Text provided:
____
APPROVAL OF THE APPELLATE DIVISION

 

SUPERIOR COURT OF NEW JERSEY

APPELLATE DIVISION

DOCKET NO. A-4388-09T2



RAMON HERNANDEZ,


Appellant,


v.


NEW JERSEY STATE PAROLE BOARD,


Respondent.


May 27, 2011

 

Submitted March 14, 2011 - Decided

 

Before Judges Lisa and Alvarez.

 

On appeal from the New Jersey State Parole Board.

 

Ramon Hernandez, appellant pro se.

 

Paula T. Dow, Attorney General, attorney for respondent (Melissa H. Raksa, Assistant Attorney General, of counsel; Christopher C. Josephson, Deputy Attorney General, on the brief).

 


PER CURIAM



Ramon Hernandez, a South Woods State Prison inmate, appeals from the final administrative decision of the Parole Board (Board) affirming a three-member Board panel's (panel) determination denying him parole and imposing a twenty-seven-month future eligibility term (FET).1 We affirm.
____
Check your understanding:
#1 In the parole appeal opinion, how long is the future eligibility term imposed on Ramon Hernandez?
#2 Write the next passage of the parole appeal opinion, continuing after its final sentence.
____
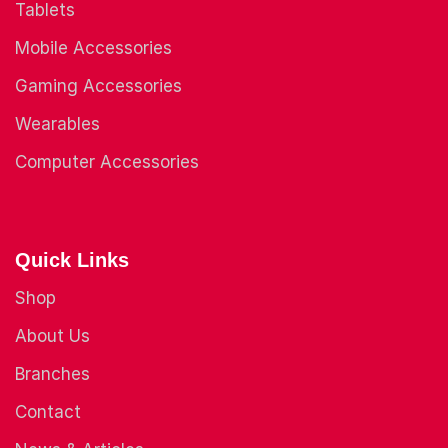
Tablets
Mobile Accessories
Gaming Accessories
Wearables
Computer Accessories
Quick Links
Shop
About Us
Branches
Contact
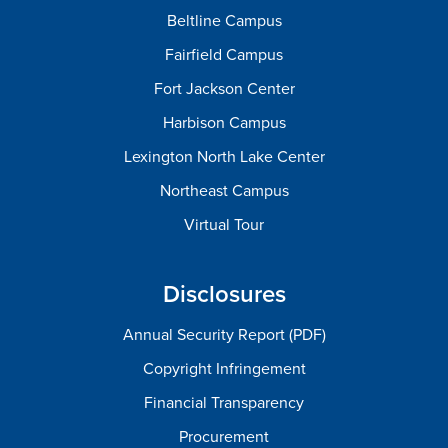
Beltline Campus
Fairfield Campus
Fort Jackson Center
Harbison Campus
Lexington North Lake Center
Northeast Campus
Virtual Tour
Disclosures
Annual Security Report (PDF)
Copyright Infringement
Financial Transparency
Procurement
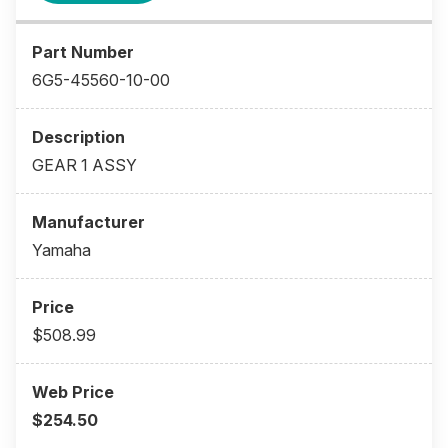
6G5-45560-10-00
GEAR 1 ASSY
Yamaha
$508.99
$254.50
____
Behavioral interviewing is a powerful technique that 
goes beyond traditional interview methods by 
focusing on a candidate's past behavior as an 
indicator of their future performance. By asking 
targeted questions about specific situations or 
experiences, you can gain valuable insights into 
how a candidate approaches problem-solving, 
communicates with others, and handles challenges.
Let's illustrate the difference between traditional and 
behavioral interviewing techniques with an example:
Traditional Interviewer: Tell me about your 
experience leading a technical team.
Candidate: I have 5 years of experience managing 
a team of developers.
____
Task-by-task answers:
#1 Twenty-seven months.

#2
Hernandez was imprisoned on December 3, 1997, in accord with his guilty plea to aggravated manslaughter, N.J.S.A. 2C:11-4(a), and unlawful possession of a weapon, N.J.S.A. 2C:39-5(b). The agreed-upon sentence, which he is currently serving, is twenty-seven years, subject to a nine-year parole ineligibility term.

On the same day Hernandez was sentenced, one of his two co-defendants, William Carrillo, was also sentenced. The two were together in a holding cell when Hernandez struck Carrillo on the head with the chain on his restraints. Carrillo required stitches to close the head wound which resulted. Hernandez subsequently pled guilty to an additional count of aggravated assault and was sentenced to a term of five years imprisonment, concurrent to his aggravated manslaughter sentence, on September 25, 1998.

In rendering its decision denying Hernandez parole, the panel relied on a number of statutory factors. Hernandez has an extensive juvenile history. While incarcerated, he has been found guilty of seventeen institutional disciplinary infractions, including three "*," or asterisk, offenses. See N.J.A.C. 10A:4-4.1 (observing * offenses are "the most serious" in the range of institutional infractions). Hernandez's last infraction, for refusing to accept a work assignment, .254, occurred on September 20, 2007.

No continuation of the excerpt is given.